Several murals by Mark Rothko, which used to hang in the Holyoke Center, have been digitally restored by the Harvard Art Museums and the MIT Media Lab.
Several murals by Mark Rothko, which used to hang in the Holyoke Center, have been digitally restored by the Harvard Art Museums and the MIT Media Lab.
By Alexander H. Patel, Crimson Staff Writer

To inaugurate the opening of its renovated facility this upcoming November, the Harvard Art Museums will present a special exhibition featuring Mark Rothko’s “Harvard Murals,” a set of five works by the abstract expressionist that were once on display in the Holyoke Center.

Including the five murals commissioned by the University, the exhibition will display 38 of Rothko’s works created between 1961 and 1962 and many of the artist’s related studies on paper and canvas, according to a press release by the Harvard Art Museums.

Several murals by Mark Rothko, which used to hang in the Holyoke Center, have been digitally restored by the Harvard Art Museums and the MIT Media Lab.
Several murals by Mark Rothko, which used to hang in the Holyoke Center, have been digitally restored by the Harvard Art Museums and the MIT Media Lab. By Courtesy of Harvard Art Museum

In the 1980s, Harvard conservators began to restore the murals, which were unevenly faded during the 1960s and 1970s as a result of light exposure while the paintings were on display in the Holyoke Center’s penthouse dining hall.

During the 1980s, conservators assessed why the murals’ colors faded so quickly and eventually decided that conventional conservation techniques—such as retouching faded areas on the mural with new paint—could irreversibly damage the integrity of the works.

(Stored data)

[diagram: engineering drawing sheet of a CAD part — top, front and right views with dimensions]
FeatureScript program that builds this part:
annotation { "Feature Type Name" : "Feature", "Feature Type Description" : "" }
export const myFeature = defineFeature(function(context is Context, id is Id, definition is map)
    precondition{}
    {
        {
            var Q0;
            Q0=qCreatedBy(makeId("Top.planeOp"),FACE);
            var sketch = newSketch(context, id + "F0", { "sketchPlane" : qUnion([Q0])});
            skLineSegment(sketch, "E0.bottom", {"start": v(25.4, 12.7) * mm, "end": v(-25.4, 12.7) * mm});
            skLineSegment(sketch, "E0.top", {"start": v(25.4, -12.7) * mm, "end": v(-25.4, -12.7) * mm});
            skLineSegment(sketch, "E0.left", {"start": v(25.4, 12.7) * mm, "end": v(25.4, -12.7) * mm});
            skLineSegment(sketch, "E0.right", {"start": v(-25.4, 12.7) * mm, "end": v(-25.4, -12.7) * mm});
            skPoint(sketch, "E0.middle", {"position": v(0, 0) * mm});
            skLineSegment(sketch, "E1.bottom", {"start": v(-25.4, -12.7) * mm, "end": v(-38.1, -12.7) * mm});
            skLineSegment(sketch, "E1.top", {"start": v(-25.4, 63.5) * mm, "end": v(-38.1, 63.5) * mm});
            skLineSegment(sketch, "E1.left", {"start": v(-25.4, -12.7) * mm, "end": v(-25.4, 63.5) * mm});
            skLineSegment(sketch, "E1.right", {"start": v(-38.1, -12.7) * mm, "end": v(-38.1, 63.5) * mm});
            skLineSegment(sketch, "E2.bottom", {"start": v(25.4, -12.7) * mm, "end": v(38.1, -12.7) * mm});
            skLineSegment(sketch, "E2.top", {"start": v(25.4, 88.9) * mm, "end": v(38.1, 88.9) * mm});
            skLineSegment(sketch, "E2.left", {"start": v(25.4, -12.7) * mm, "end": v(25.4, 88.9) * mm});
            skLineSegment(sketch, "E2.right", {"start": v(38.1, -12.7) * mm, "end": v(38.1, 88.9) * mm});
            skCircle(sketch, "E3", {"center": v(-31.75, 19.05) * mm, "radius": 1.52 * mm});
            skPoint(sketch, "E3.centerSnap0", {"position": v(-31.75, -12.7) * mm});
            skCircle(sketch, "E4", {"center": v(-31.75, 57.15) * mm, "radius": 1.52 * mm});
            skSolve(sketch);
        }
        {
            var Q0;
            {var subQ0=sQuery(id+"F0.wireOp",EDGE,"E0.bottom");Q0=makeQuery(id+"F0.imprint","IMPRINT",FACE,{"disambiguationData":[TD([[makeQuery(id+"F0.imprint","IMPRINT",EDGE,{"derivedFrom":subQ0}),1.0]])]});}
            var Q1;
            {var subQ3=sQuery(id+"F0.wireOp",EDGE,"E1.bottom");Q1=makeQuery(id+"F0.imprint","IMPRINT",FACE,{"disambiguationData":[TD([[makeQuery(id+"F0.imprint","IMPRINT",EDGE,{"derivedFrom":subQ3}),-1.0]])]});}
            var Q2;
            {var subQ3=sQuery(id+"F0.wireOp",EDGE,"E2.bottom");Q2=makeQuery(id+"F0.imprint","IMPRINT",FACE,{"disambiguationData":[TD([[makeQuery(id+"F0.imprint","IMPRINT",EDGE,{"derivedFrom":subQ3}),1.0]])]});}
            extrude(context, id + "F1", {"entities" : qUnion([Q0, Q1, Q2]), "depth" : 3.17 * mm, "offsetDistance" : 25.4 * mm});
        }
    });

PROBLEMS AND TASKS ->
- 1) List every decade named in the article about Rothko's Harvard murals.
- 2) From the article about Rothko's Harvard murals, quote the passage from "During the 1980s, conservators" to "of the works.".

OUTPUTS IN ORDER ->
- 1) 1960s, 1970s, 1980s

- 2)
During the 1980s, conservators assessed why the murals’ colors faded so quickly and eventually decided that conventional conservation techniques—such as retouching faded areas on the mural with new paint—could irreversibly damage the integrity of the works.